The decision in Fio Corporation v. The Queen, 2014 TCC 58 is an interesting and recent example in which the Minister’s attempt to gain exemption from well-established and long standing rules of litigation was met with censure from the court. In Fio, the rule in question was the rule of implied undertaking that is engaged in the discovery process.

The implied undertaking rule is fundamental to fairness in litigation and the leading Supreme Court of Canada decision of Juman v. Doucette, 2008 SCC 8 left no doubt about the existence, scope or importance of the rule. In brief, the rule provides that documentary or oral information obtained by a party through the disclosure or discovery process in the course of litigation is received by that party pursuant to an implied undertaking. This undertaking  forbids use of the information by the party outside of the litigation and the implied undertaking remains in force “unless and until the scope of the undertaking is varied by a court order or other judicial order or a situation of immediate and serious danger emerges.” (Juman, para.4)

As described in Juman (at para.24-26) the purpose of the rule is to ensure full and complete candour in discovery, and to balance privacy interests with the “public interest in getting at the truth in a civil action.” “The answers and documents are compelled by statute for the purpose of the civil action and the law thus requires that the invasion of privacy should generally be limited to the level of disclosure necessary to satisfy that purpose”.

In Fio, the Minister reassessed the Appellant/taxpayer for 2007 and 2008. A Notice of Appeal was filed and the Appellant provided various documents to the Minister as part of the discovery process. The Minister subsequently reassessed the Appellant and admittedly did so, in part, on the basis of the documents that the Appellant had provided.

The Appellant argued that the Minister had breached the implied undertaking and, as a result, should be prohibited from using the information and subject to sanction through a significant award of costs. In response, and perhaps surprisingly, the Minister argued that she is not a “normal litigant” and therefore not subject to the implied undertaking rule. (para.24)  In addition, the Minister argued that s.241 of the ITA is a “complete code” governing how taxpayer’s information can be used this overrides the implied undertaking. (para.27)

Both of these arguments were rejected. To begin, the Court held (para.48): “I cannot accept an argument that provides more favourable treatment to one of the parties before the Court.” Therefore, the Respondent “like all parties, is subject to the implied undertaking rule.” (para.50)

It follows that if the Respondent wanted to use the documents for purposes outside of the litigation, it was required to apply to the court to vary the implied undertaking.

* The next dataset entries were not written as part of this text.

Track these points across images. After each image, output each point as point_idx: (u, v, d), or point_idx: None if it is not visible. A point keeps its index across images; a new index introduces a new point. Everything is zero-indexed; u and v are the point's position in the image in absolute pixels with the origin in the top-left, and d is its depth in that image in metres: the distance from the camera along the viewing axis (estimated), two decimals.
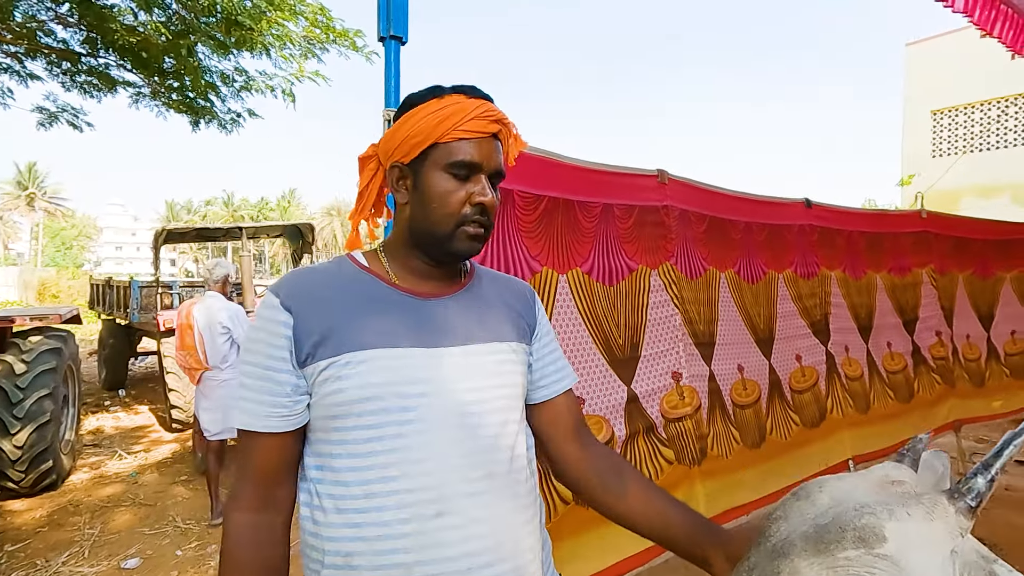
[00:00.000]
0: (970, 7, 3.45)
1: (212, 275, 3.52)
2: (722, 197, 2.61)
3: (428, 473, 0.75)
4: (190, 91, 5.71)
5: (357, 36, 5.67)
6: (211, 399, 3.38)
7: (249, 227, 5.27)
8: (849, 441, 3.05)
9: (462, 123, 0.80)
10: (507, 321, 0.90)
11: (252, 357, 0.78)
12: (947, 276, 3.95)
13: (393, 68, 1.46)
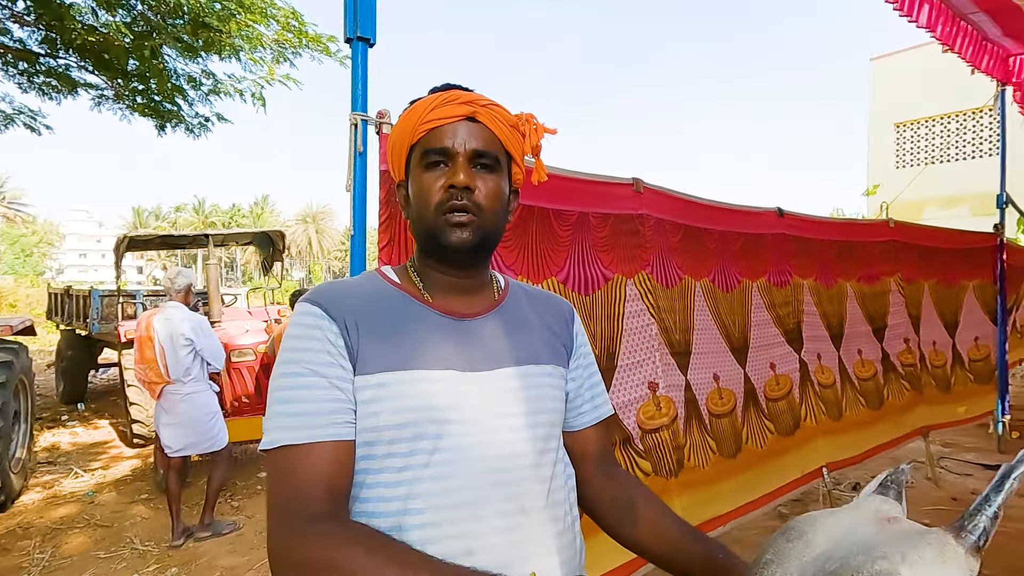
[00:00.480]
0: (932, 22, 3.55)
1: (174, 284, 3.38)
2: (697, 206, 2.61)
3: (458, 506, 0.70)
4: (155, 94, 5.54)
5: (331, 41, 5.58)
6: (173, 414, 3.24)
7: (216, 234, 5.11)
8: (823, 449, 3.07)
9: (426, 115, 0.78)
10: (544, 342, 0.86)
11: (302, 366, 0.71)
12: (914, 284, 4.04)
13: (360, 71, 1.41)
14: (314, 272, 51.59)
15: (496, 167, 0.79)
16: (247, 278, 55.28)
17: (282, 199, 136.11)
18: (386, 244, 1.47)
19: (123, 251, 5.48)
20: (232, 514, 3.64)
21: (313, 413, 0.69)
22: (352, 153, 1.39)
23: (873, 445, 3.44)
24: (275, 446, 0.68)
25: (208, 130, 6.08)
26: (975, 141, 11.25)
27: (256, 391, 4.26)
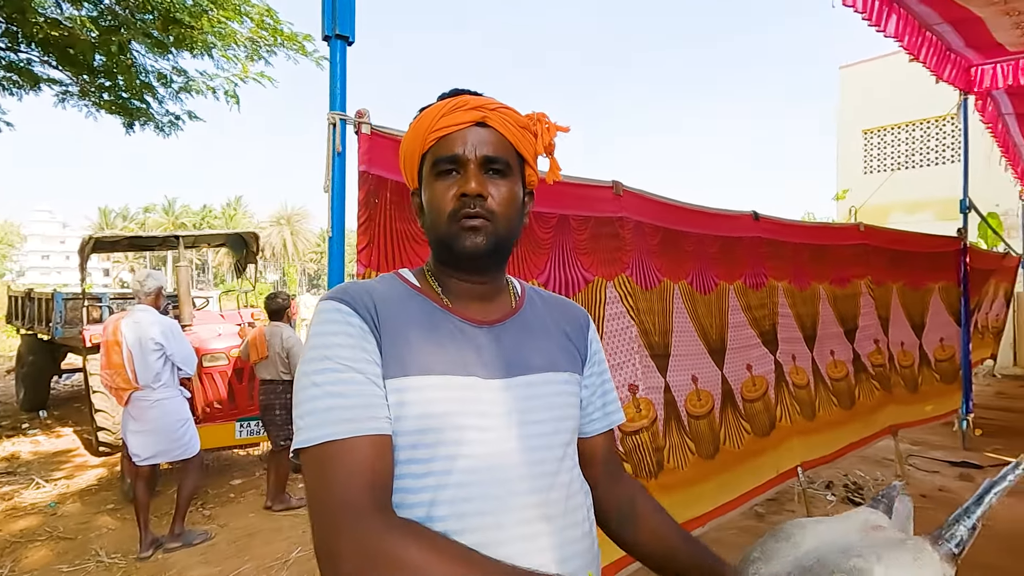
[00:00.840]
0: (900, 32, 3.65)
1: (143, 287, 3.27)
2: (675, 209, 2.63)
3: (481, 513, 0.69)
4: (123, 91, 5.37)
5: (307, 40, 5.50)
6: (142, 421, 3.13)
7: (187, 236, 4.97)
8: (798, 449, 3.12)
9: (435, 123, 0.77)
10: (562, 349, 0.86)
11: (337, 361, 0.69)
12: (883, 287, 4.14)
13: (339, 69, 1.38)
14: (289, 275, 50.70)
15: (508, 172, 0.78)
16: (219, 281, 54.11)
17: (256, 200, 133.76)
18: (365, 246, 1.44)
19: (89, 253, 5.29)
20: (204, 523, 3.54)
21: (353, 407, 0.67)
22: (330, 153, 1.36)
23: (845, 444, 3.51)
24: (316, 443, 0.65)
25: (179, 128, 5.93)
26: (938, 148, 11.63)
27: (229, 396, 4.15)
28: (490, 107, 0.78)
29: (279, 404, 3.66)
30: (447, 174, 0.77)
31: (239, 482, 4.23)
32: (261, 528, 3.44)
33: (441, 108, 0.78)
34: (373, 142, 1.44)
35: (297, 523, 3.48)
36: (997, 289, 6.57)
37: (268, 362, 3.66)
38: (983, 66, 4.50)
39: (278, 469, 3.69)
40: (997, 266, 6.33)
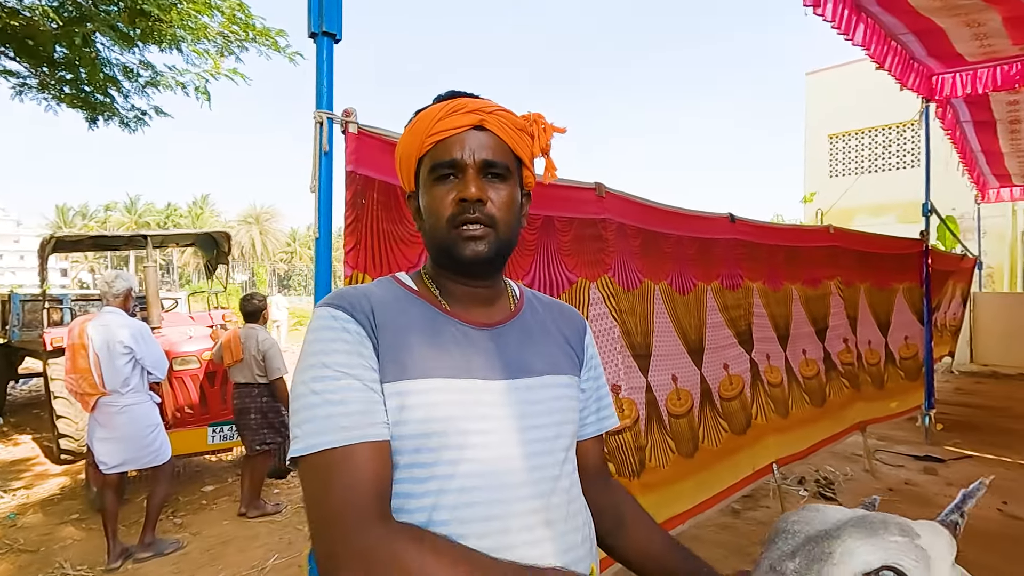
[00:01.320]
0: (867, 41, 3.77)
1: (111, 288, 3.15)
2: (655, 211, 2.66)
3: (485, 519, 0.69)
4: (86, 84, 5.16)
5: (279, 36, 5.37)
6: (110, 428, 3.01)
7: (155, 235, 4.81)
8: (773, 446, 3.19)
9: (432, 127, 0.76)
10: (562, 352, 0.86)
11: (334, 368, 0.68)
12: (851, 287, 4.27)
13: (325, 67, 1.35)
14: (258, 275, 49.58)
15: (507, 175, 0.78)
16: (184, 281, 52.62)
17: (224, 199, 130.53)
18: (352, 247, 1.42)
19: (49, 252, 5.09)
20: (175, 532, 3.44)
21: (352, 414, 0.66)
22: (317, 152, 1.33)
23: (817, 440, 3.61)
24: (315, 451, 0.65)
25: (145, 124, 5.72)
26: (900, 153, 12.07)
27: (201, 401, 4.04)
28: (488, 110, 0.77)
29: (254, 408, 3.57)
30: (445, 179, 0.76)
31: (211, 489, 4.12)
32: (236, 536, 3.35)
33: (438, 111, 0.76)
34: (360, 142, 1.42)
35: (273, 529, 3.41)
36: (955, 289, 6.85)
37: (243, 365, 3.57)
38: (944, 75, 4.68)
39: (253, 474, 3.60)
40: (956, 267, 6.60)
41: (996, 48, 4.09)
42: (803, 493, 3.75)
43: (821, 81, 12.91)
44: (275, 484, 4.11)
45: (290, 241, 71.02)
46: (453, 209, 0.75)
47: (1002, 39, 3.90)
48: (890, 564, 0.58)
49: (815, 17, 3.34)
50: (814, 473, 4.06)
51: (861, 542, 0.60)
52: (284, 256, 69.71)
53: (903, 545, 0.59)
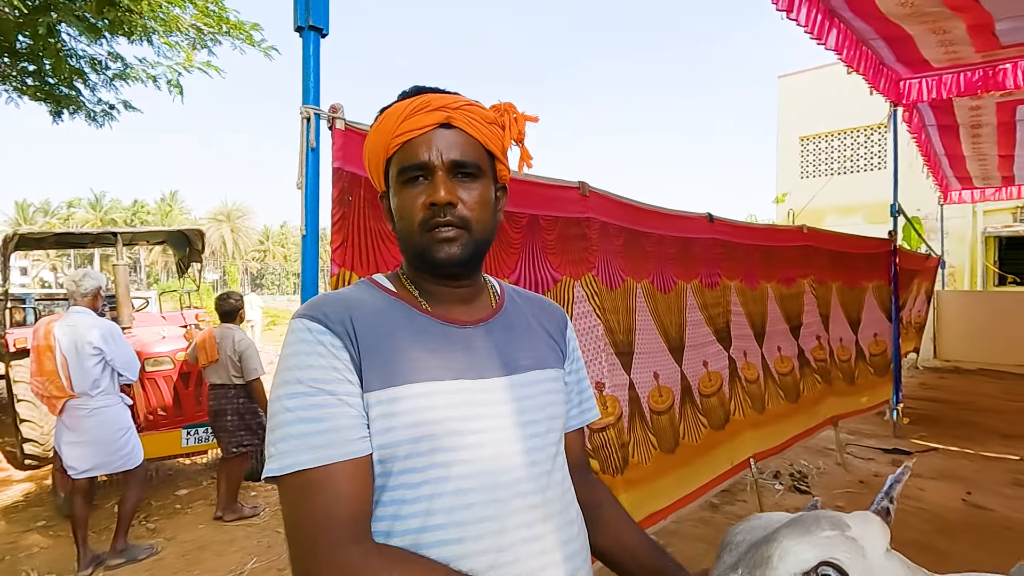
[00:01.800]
0: (839, 45, 3.87)
1: (80, 287, 3.05)
2: (637, 210, 2.69)
3: (483, 520, 0.68)
4: (50, 76, 4.98)
5: (254, 29, 5.26)
6: (78, 431, 2.91)
7: (125, 232, 4.65)
8: (750, 441, 3.26)
9: (397, 127, 0.73)
10: (546, 346, 0.85)
11: (308, 384, 0.67)
12: (824, 286, 4.38)
13: (312, 62, 1.33)
14: (230, 274, 48.54)
15: (479, 173, 0.76)
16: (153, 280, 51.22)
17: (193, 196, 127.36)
18: (339, 245, 1.40)
19: (11, 250, 4.89)
20: (149, 537, 3.34)
21: (328, 432, 0.65)
22: (304, 149, 1.31)
23: (792, 435, 3.69)
24: (290, 471, 0.64)
25: (113, 119, 5.55)
26: (868, 156, 12.43)
27: (175, 402, 3.93)
28: (454, 106, 0.74)
29: (231, 409, 3.50)
30: (414, 181, 0.74)
31: (186, 492, 4.02)
32: (212, 540, 3.28)
33: (403, 110, 0.73)
34: (347, 138, 1.40)
35: (251, 533, 3.34)
36: (920, 288, 7.08)
37: (218, 365, 3.49)
38: (911, 80, 4.83)
39: (229, 477, 3.52)
40: (921, 267, 6.82)
41: (960, 55, 4.24)
42: (778, 487, 3.84)
43: (793, 84, 13.21)
44: (252, 487, 4.03)
45: (263, 239, 69.72)
46: (424, 213, 0.73)
47: (966, 46, 4.04)
48: (825, 559, 0.60)
49: (789, 21, 3.42)
50: (789, 467, 4.15)
51: (795, 542, 0.62)
52: (256, 255, 68.41)
53: (835, 539, 0.62)
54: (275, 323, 20.27)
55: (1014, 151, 6.43)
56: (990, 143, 6.22)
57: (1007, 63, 4.32)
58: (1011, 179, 7.71)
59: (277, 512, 3.62)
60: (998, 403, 6.51)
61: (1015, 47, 4.05)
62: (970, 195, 8.62)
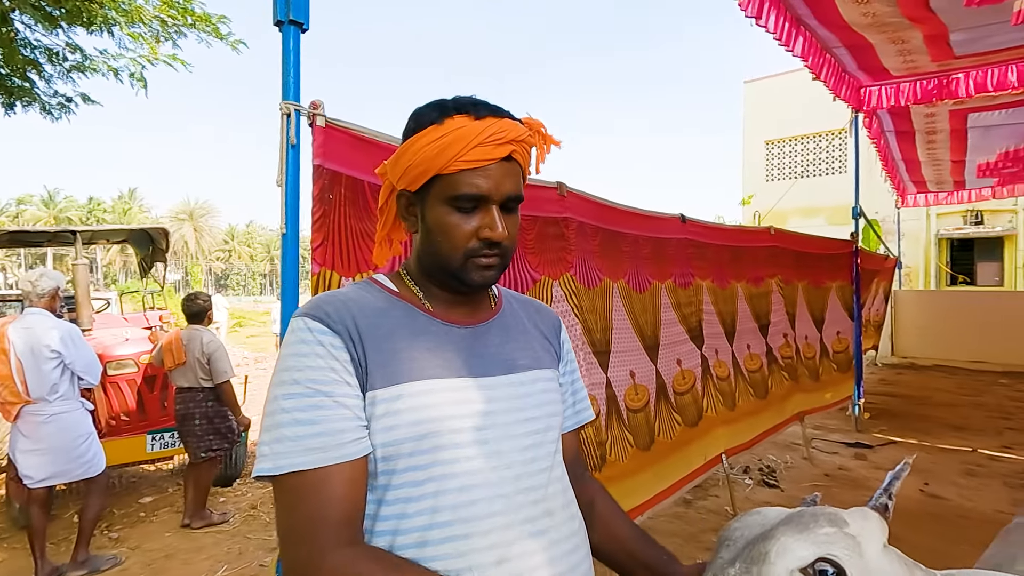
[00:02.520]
0: (805, 52, 3.99)
1: (36, 287, 2.91)
2: (613, 211, 2.72)
3: (489, 516, 0.69)
4: (2, 66, 4.75)
5: (221, 22, 5.12)
6: (35, 439, 2.78)
7: (85, 231, 4.47)
8: (722, 437, 3.33)
9: (463, 153, 0.70)
10: (541, 347, 0.87)
11: (306, 385, 0.67)
12: (790, 286, 4.51)
13: (292, 57, 1.31)
14: (193, 274, 47.06)
15: (520, 201, 0.77)
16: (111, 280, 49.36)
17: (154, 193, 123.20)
18: (320, 244, 1.38)
19: None
20: (111, 547, 3.22)
21: (323, 434, 0.66)
22: (284, 145, 1.29)
23: (761, 431, 3.79)
24: (284, 472, 0.65)
25: (71, 112, 5.32)
26: (829, 160, 12.85)
27: (138, 407, 3.79)
28: (519, 139, 0.74)
29: (199, 413, 3.40)
30: (465, 210, 0.73)
31: (150, 500, 3.88)
32: (179, 548, 3.18)
33: (470, 136, 0.70)
34: (328, 135, 1.38)
35: (221, 540, 3.25)
36: (878, 287, 7.35)
37: (186, 368, 3.39)
38: (871, 87, 5.02)
39: (197, 483, 3.42)
40: (880, 267, 7.09)
41: (917, 64, 4.42)
42: (748, 482, 3.94)
43: (758, 89, 13.55)
44: (221, 492, 3.93)
45: (228, 239, 67.98)
46: (474, 243, 0.73)
47: (923, 56, 4.22)
48: (823, 556, 0.61)
49: (758, 28, 3.51)
50: (758, 462, 4.26)
51: (794, 538, 0.62)
52: (221, 254, 66.64)
53: (833, 536, 0.62)
54: (241, 325, 19.77)
55: (965, 157, 6.75)
56: (943, 149, 6.50)
57: (960, 72, 4.53)
58: (962, 183, 8.08)
59: (248, 518, 3.54)
60: (951, 397, 6.82)
61: (968, 57, 4.25)
62: (924, 199, 8.99)
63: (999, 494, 3.53)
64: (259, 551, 3.10)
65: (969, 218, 11.58)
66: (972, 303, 9.72)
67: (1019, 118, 5.42)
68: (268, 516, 3.56)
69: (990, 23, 3.60)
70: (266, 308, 23.44)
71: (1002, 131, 5.84)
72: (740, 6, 3.28)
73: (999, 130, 5.81)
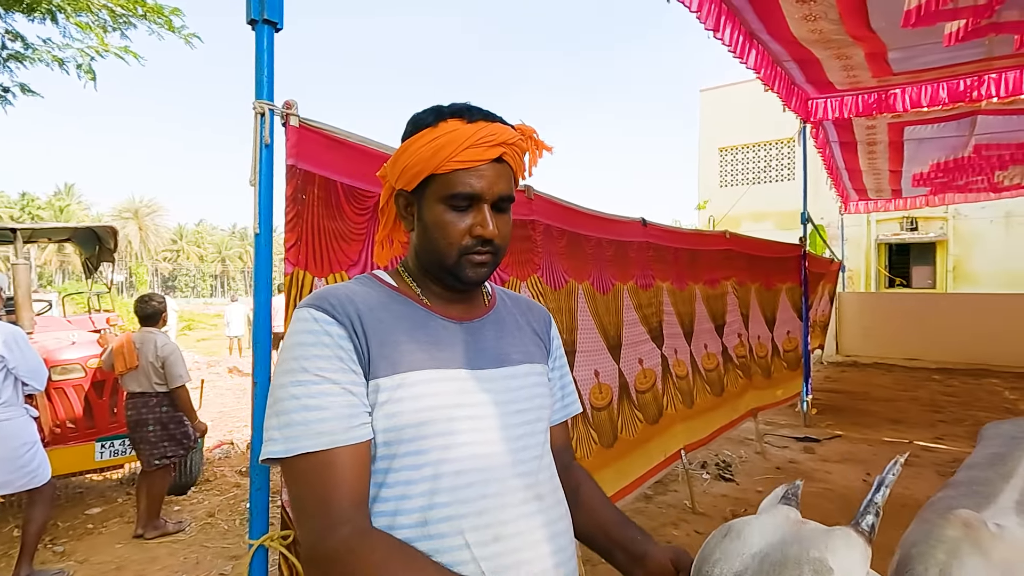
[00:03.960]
0: (758, 65, 4.18)
1: None
2: (578, 214, 2.79)
3: (484, 497, 0.74)
4: None
5: (174, 14, 4.95)
6: None
7: (25, 228, 4.23)
8: (681, 433, 3.45)
9: (456, 153, 0.75)
10: (534, 344, 0.92)
11: (313, 373, 0.71)
12: (744, 287, 4.71)
13: (266, 56, 1.30)
14: (138, 275, 44.94)
15: (512, 202, 0.81)
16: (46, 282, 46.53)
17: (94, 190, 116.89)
18: (293, 244, 1.37)
19: None
20: (57, 561, 3.06)
21: (329, 420, 0.70)
22: (257, 145, 1.28)
23: (717, 427, 3.94)
24: (293, 454, 0.69)
25: (8, 103, 5.04)
26: (779, 167, 13.42)
27: (86, 413, 3.62)
28: (510, 142, 0.79)
29: (152, 419, 3.27)
30: (459, 208, 0.78)
31: (99, 511, 3.70)
32: (131, 559, 3.05)
33: (463, 137, 0.75)
34: (301, 135, 1.38)
35: (176, 550, 3.14)
36: (824, 289, 7.74)
37: (138, 372, 3.26)
38: (818, 100, 5.29)
39: (151, 491, 3.29)
40: (826, 270, 7.46)
41: (860, 79, 4.69)
42: (706, 476, 4.08)
43: (714, 98, 14.03)
44: (176, 501, 3.79)
45: (176, 238, 65.24)
46: (467, 241, 0.78)
47: (864, 71, 4.49)
48: None
49: (715, 40, 3.66)
50: (714, 457, 4.42)
51: None
52: (168, 255, 63.89)
53: None
54: (190, 328, 18.99)
55: (902, 167, 7.19)
56: (882, 159, 6.91)
57: (897, 88, 4.83)
58: (899, 192, 8.60)
59: (205, 526, 3.43)
60: (890, 392, 7.24)
61: (904, 74, 4.55)
62: (865, 206, 9.52)
63: (931, 482, 3.78)
64: (217, 559, 3.02)
65: (905, 225, 12.32)
66: (908, 304, 10.35)
67: (949, 132, 5.83)
68: (227, 524, 3.46)
69: (925, 43, 3.87)
70: (217, 310, 22.62)
71: (934, 144, 6.26)
72: (699, 19, 3.41)
73: (931, 143, 6.22)
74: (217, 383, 8.41)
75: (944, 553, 0.93)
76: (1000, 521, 1.02)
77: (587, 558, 2.56)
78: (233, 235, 75.00)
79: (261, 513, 1.27)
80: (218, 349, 12.95)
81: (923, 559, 0.94)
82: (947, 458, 4.37)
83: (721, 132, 13.81)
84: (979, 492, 1.19)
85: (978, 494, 1.18)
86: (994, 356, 9.02)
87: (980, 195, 8.46)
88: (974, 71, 4.48)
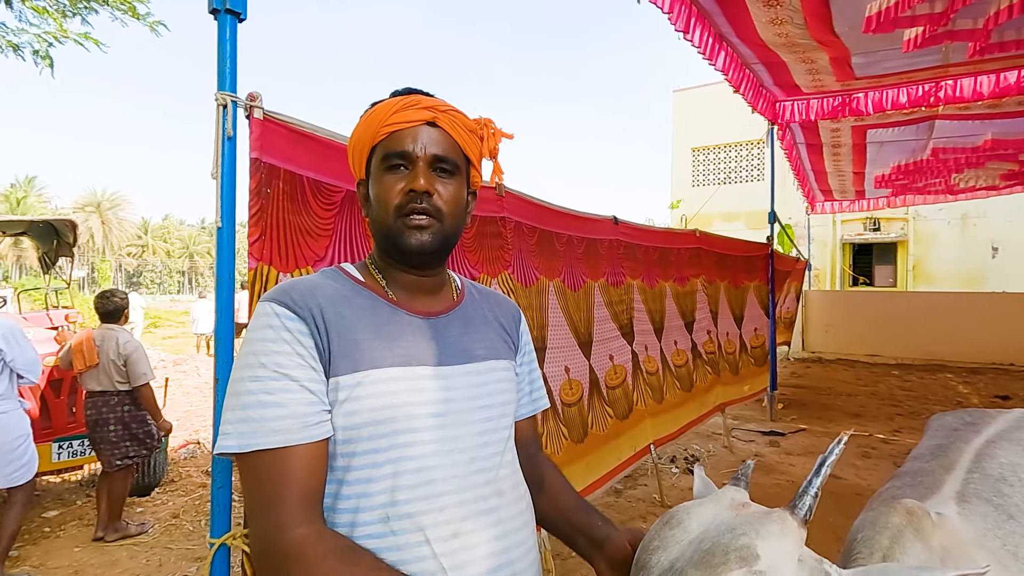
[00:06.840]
0: (726, 67, 4.27)
1: None
2: (549, 211, 2.81)
3: (443, 494, 0.74)
4: None
5: (139, 1, 4.80)
6: None
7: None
8: (650, 428, 3.51)
9: (387, 118, 0.80)
10: (500, 340, 0.91)
11: (272, 368, 0.70)
12: (713, 285, 4.80)
13: (228, 47, 1.28)
14: (100, 270, 43.42)
15: (455, 171, 0.82)
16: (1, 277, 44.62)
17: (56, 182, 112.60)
18: (257, 239, 1.35)
19: None
20: (12, 566, 2.93)
21: (285, 417, 0.69)
22: (220, 137, 1.25)
23: (686, 422, 4.02)
24: (247, 450, 0.68)
25: None
26: (749, 168, 13.70)
27: (43, 413, 3.49)
28: (440, 108, 0.81)
29: (113, 418, 3.18)
30: (396, 169, 0.80)
31: (56, 513, 3.58)
32: (90, 563, 2.96)
33: (394, 104, 0.80)
34: (265, 128, 1.36)
35: (137, 552, 3.06)
36: (790, 287, 7.94)
37: (98, 371, 3.16)
38: (785, 102, 5.42)
39: (112, 493, 3.20)
40: (792, 268, 7.65)
41: (824, 83, 4.82)
42: (675, 471, 4.16)
43: (686, 98, 14.22)
44: (138, 502, 3.69)
45: (141, 233, 63.30)
46: (401, 199, 0.79)
47: (828, 76, 4.61)
48: None
49: (685, 42, 3.71)
50: (683, 452, 4.51)
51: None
52: (133, 250, 62.00)
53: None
54: (156, 325, 18.45)
55: (864, 169, 7.42)
56: (847, 161, 7.12)
57: (860, 92, 4.98)
58: (862, 193, 8.87)
59: (169, 528, 3.35)
60: (851, 387, 7.48)
61: (867, 79, 4.69)
62: (831, 206, 9.78)
63: (888, 472, 3.90)
64: (181, 561, 2.95)
65: (868, 225, 12.69)
66: (870, 302, 10.69)
67: (909, 135, 6.04)
68: (191, 525, 3.38)
69: (886, 49, 3.99)
70: (184, 307, 22.05)
71: (895, 146, 6.47)
72: (669, 20, 3.46)
73: (892, 146, 6.43)
74: (184, 382, 8.21)
75: (888, 539, 0.97)
76: (940, 510, 1.07)
77: (557, 552, 2.59)
78: (202, 230, 73.13)
79: (223, 511, 1.25)
80: (185, 347, 12.63)
81: (868, 544, 0.98)
82: (903, 450, 4.54)
83: (694, 132, 14.01)
84: (922, 483, 1.24)
85: (922, 484, 1.24)
86: (949, 352, 9.39)
87: (938, 197, 8.77)
88: (932, 77, 4.64)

Finally, and with respect to the application of s.241, the court found that the statutory scheme which prohibits the use of taxpayer information “does not override common law rules, such as the implied undertaking rule.” (para.58)

These conclusions of the court are certainly important for confirming that the Minister is not a “special litigant” who is not bound the rules. However, the court’s analysis of remedy is equally and, perhaps more important.

The Appellant applied to have the assessment vacated on the basis of the Respondent’s improper conduct. In its consideration of this application, the court in Fio observed that as the tax court is “the only superior court that has jurisdiction to vacate an assessment” (para.68), and an assessment may be vacated “if it is found not to be valid or if it is found not to be correct” (para.68)  In addition, and more interestingly,  “the Court may vacate an assessment under its implied jurisdiction to control its own process and ensure proper functioning as a court of law.” (para.69)  (Emphasis added)

Therefore, on the basis that the Tax Court “is both a superior court and a statutory court… any statutory limits placed on the Tax Court’s jurisdiction when disposing of an appeal of an assessment (or reassessment) do not apply in respect of a breach of an implied undertaking.” (para.71)  As a superior court which has jurisdiction to control its own process, “the Court may vacate an assessment if it believes it is the appropriate remedy for the breach of an undertaking to the Court.” (para.71)

In the result, the court found that the use of the documents by the Minister amounted to an abuse of process and the Appellant was awarded costs in the amount of $25,000. The court also prohibited the Minister from making use of the documents, but the court did not vacate the assessment, giving the Minister an opportunity to attempt to continue the litigation without the benefit of the documents.

Law does and must continue to evolve and the evolution is propelled, at least in part, through novel arguments that are advanced by either party in litigation. However, there is perhaps a distinction between novel argument and argument that attempts to rewrite the law in favour of one of the parties.

Courts oversee and control the processes before them and in so doing, courts have, and must have the jurisdiction to regulate the conduct of the parties. When appropriate, courts must also grant remedy based upon improper conduct. In Fio, the court has now clarified and confirmed that the Tax Court has jurisdiction to grant remedy for unfair, illegal or improper conduct by the Minister.